*Prompt:*
Under this line are the records; write out word for word the part that begins at the line containing "1. Introduction" and ends at the line containing "pulmonary disorders. Deep-seated", and no more.

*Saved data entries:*
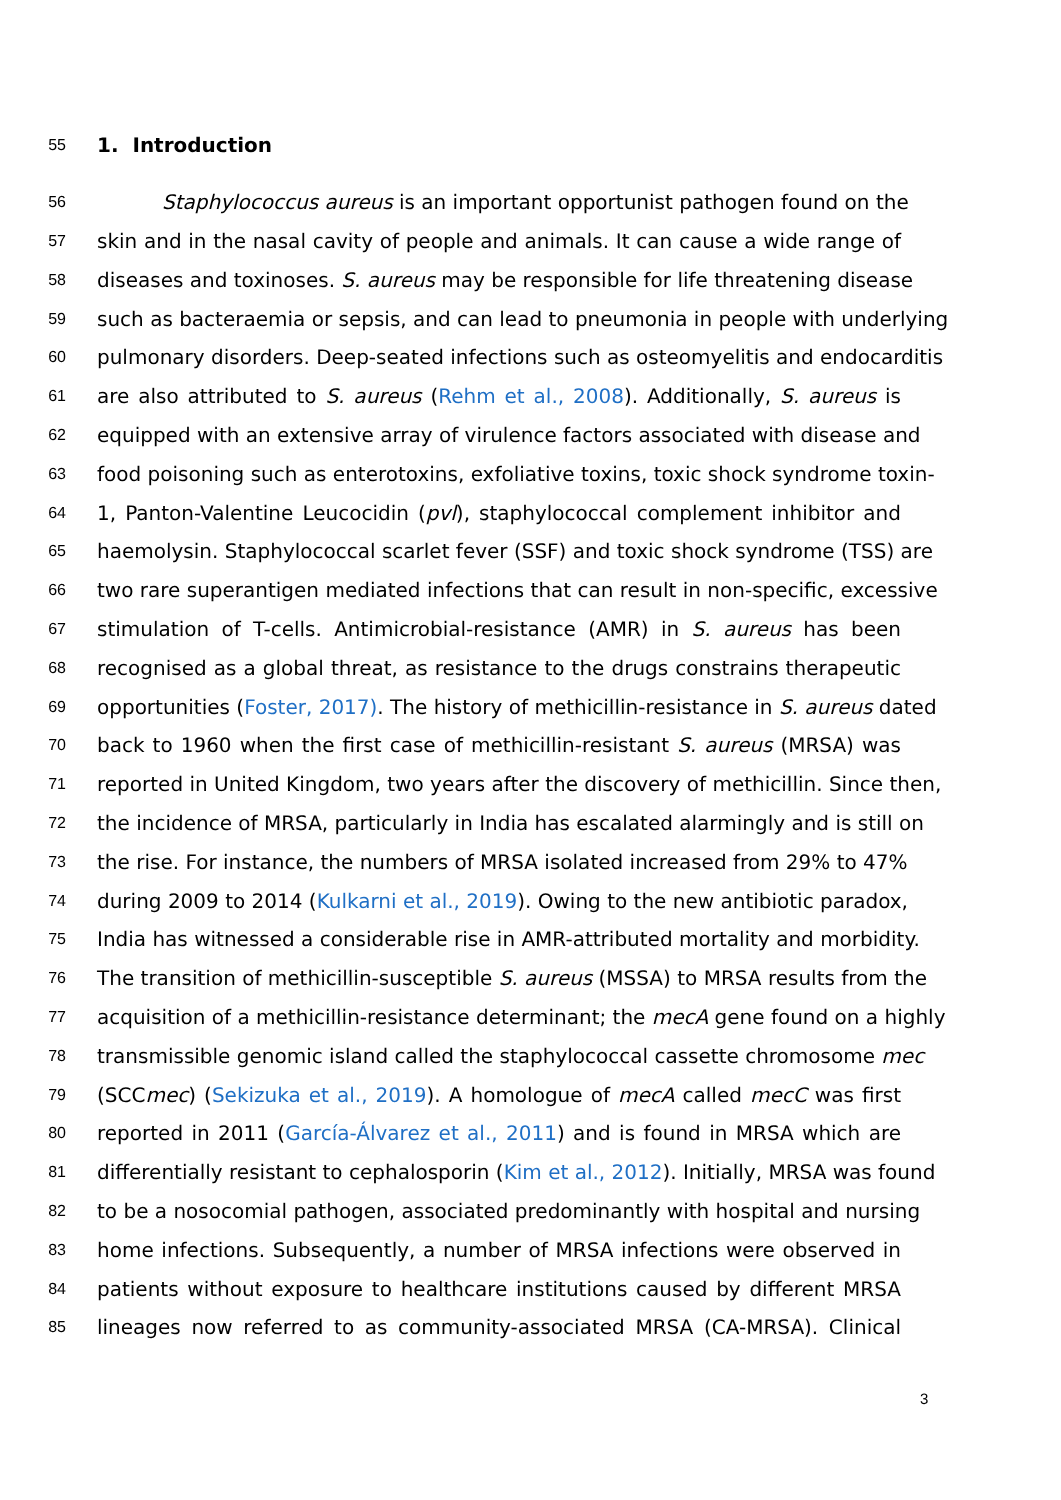55
1. Introduction
56
Staphylococcus aureus is an important opportunist pathogen found on the
57
skin and in the nasal cavity of people and animals. It can cause a wide range of
58
diseases and toxinoses. S. aureus may be responsible for life threatening disease
59
such as bacteraemia or sepsis, and can lead to pneumonia in people with underlying
60
pulmonary disorders. Deep-seated infections such as osteomyelitis and endocarditis
61
are also attributed to S. aureus (Rehm et al., 2008). Additionally, S. aureus is
62
equipped with an extensive array of virulence factors associated with disease and
63
food poisoning such as enterotoxins, exfoliative toxins, toxic shock syndrome toxin-
64
1, Panton-Valentine Leucocidin (pvl), staphylococcal complement inhibitor and
65
haemolysin. Staphylococcal scarlet fever (SSF) and toxic shock syndrome (TSS) are
66
two rare superantigen mediated infections that can result in non-specific, excessive
67
stimulation of T-cells. Antimicrobial-resistance (AMR) in S. aureus has been
68
recognised as a global threat, as resistance to the drugs constrains therapeutic
69
opportunities (Foster, 2017). The history of methicillin-resistance in S. aureus dated
70
back to 1960 when the first case of methicillin-resistant S. aureus (MRSA) was
71
reported in United Kingdom, two years after the discovery of methicillin. Since then,
72
the incidence of MRSA, particularly in India has escalated alarmingly and is still on
73
the rise. For instance, the numbers of MRSA isolated increased from 29% to 47%
74
during 2009 to 2014 (Kulkarni et al., 2019). Owing to the new antibiotic paradox,
75
India has witnessed a considerable rise in AMR-attributed mortality and morbidity.
76
The transition of methicillin-susceptible S. aureus (MSSA) to MRSA results from the
77
acquisition of a methicillin-resistance determinant; the mecA gene found on a highly
78
transmissible genomic island called the staphylococcal cassette chromosome mec
79
(SCCmec) (Sekizuka et al., 2019). A homologue of mecA called mecC was first
80
reported in 2011 (García-Álvarez et al., 2011) and is found in MRSA which are
81
differentially resistant to cephalosporin (Kim et al., 2012). Initially, MRSA was found
82
to be a nosocomial pathogen, associated predominantly with hospital and nursing
83
home infections. Subsequently, a number of MRSA infections were observed in
84
patients without exposure to healthcare institutions caused by different MRSA
85
lineages now referred to as community-associated MRSA (CA-MRSA). Clinical
3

*Answer below:*
1. Introduction
56
Staphylococcus aureus is an important opportunist pathogen found on the
57
skin and in the nasal cavity of people and animals. It can cause a wide range of
58
diseases and toxinoses. S. aureus may be responsible for life threatening disease
59
such as bacteraemia or sepsis, and can lead to pneumonia in people with underlying
60
pulmonary disorders. Deep-seated infections such as osteomyelitis and endocarditis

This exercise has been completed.